● **Text passage**
Friday, December 17, 2010

The Unethical God . . .



I was in the car listening to a radio show earlier this summer and the host was interviewing a man and a woman who had been working on a book about how God is not a good God.  I was intrigued, so I turned up the radio and tried to really hear where they were coming from.  I think it takes more guts to disagree with God than it does to blindly follow without any reflection.

Their take on God was kind of weak at first - they had zeroed in on the manner in which Jesus spoke - asserting that Jesus was actually very cold and judgmental in the way that He spoke with people in the Gospels.  It didn't get interesting until they started to ask questions about how God could approve warfare in the Old Testament.  Thats when the board lit up and people were calling in registering their displeasure with a God who condones war.

● **What you need to do**
Resume the blog post about the radio discussion of an unethical God, picking up right after its final sentence.

● **Data extracts**

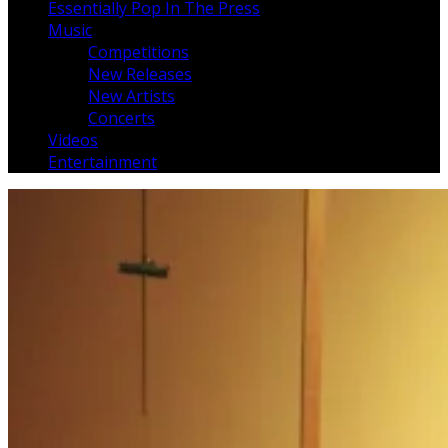
Essentially Pop In The Press
Music
Competitions
New Releases
New Artists
Concerts
Videos
Entertainment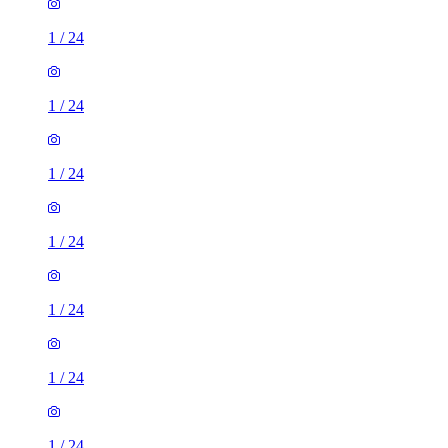
1
/
24
1
/
24
1
/
24
1
/
24
1
/
24
1
/
24
1
/
24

● **Result below**
I would say that the biggest problem that skeptics have with the God of the Bible is how bloodthirsty he can appear to be at times.  Just how does the Jesus of the New Testament square with the God of the Old Testament in passage like:


1. Deuteronomy 20:16-17   "However, in the cities of the nations the LORD your God is giving you as an inheritance, do not leave alive anything that breathes.  Completely destroy them—the Hittites, Amorites, Canaanites, Perizzites, Hivites and Jebusites—as the LORD your God has commanded you."

2. I Samuel 15:2-3  "This is what the LORD Almighty says: ‘I will punish the Amalekites for what they did to Israel when they waylaid them as they came up from Egypt. Now go, attack the Amalekites and totally destroy all that belongs to them. Do not spare them; put to death men and women, children and infants, cattle and sheep, camels and donkeys.’”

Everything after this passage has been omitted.